Action item
Filter the records below down to lines containing "Антонелли".

Top of Information supplied

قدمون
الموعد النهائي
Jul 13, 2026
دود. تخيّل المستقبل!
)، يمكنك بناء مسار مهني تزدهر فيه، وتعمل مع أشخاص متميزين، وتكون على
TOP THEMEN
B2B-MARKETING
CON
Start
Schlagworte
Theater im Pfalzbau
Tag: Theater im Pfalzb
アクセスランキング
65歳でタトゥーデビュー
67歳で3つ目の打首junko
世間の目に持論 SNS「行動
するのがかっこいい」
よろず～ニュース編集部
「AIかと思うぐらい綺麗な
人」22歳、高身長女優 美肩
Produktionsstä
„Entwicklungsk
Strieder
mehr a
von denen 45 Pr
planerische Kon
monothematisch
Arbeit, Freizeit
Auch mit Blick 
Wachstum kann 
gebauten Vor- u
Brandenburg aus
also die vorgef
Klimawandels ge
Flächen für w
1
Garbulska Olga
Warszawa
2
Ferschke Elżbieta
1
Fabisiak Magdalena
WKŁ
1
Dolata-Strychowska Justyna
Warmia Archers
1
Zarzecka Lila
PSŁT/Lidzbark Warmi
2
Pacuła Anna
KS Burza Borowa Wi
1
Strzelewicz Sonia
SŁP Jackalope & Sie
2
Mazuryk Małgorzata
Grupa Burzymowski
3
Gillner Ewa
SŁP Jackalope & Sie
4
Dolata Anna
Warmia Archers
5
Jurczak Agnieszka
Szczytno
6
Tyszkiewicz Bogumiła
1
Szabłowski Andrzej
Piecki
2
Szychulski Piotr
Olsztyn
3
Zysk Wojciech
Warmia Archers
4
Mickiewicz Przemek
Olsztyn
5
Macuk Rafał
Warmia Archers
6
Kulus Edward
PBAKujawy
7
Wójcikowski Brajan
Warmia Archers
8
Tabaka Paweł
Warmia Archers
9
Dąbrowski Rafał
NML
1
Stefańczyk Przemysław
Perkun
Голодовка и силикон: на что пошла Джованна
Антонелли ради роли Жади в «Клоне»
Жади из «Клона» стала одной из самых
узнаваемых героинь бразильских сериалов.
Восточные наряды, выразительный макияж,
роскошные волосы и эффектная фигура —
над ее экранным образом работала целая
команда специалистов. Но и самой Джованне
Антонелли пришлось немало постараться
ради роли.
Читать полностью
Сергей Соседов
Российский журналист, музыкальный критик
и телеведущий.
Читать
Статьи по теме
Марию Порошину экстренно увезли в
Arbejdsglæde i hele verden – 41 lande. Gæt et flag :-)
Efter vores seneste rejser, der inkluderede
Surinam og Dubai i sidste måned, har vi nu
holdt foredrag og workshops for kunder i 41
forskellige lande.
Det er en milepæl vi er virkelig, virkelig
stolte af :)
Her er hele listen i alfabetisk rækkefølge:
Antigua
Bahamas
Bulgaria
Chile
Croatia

Bottom of Information supplied

Answer section
Антонелли ради роли Жади в «Клоне»
Антонелли пришлось немало постараться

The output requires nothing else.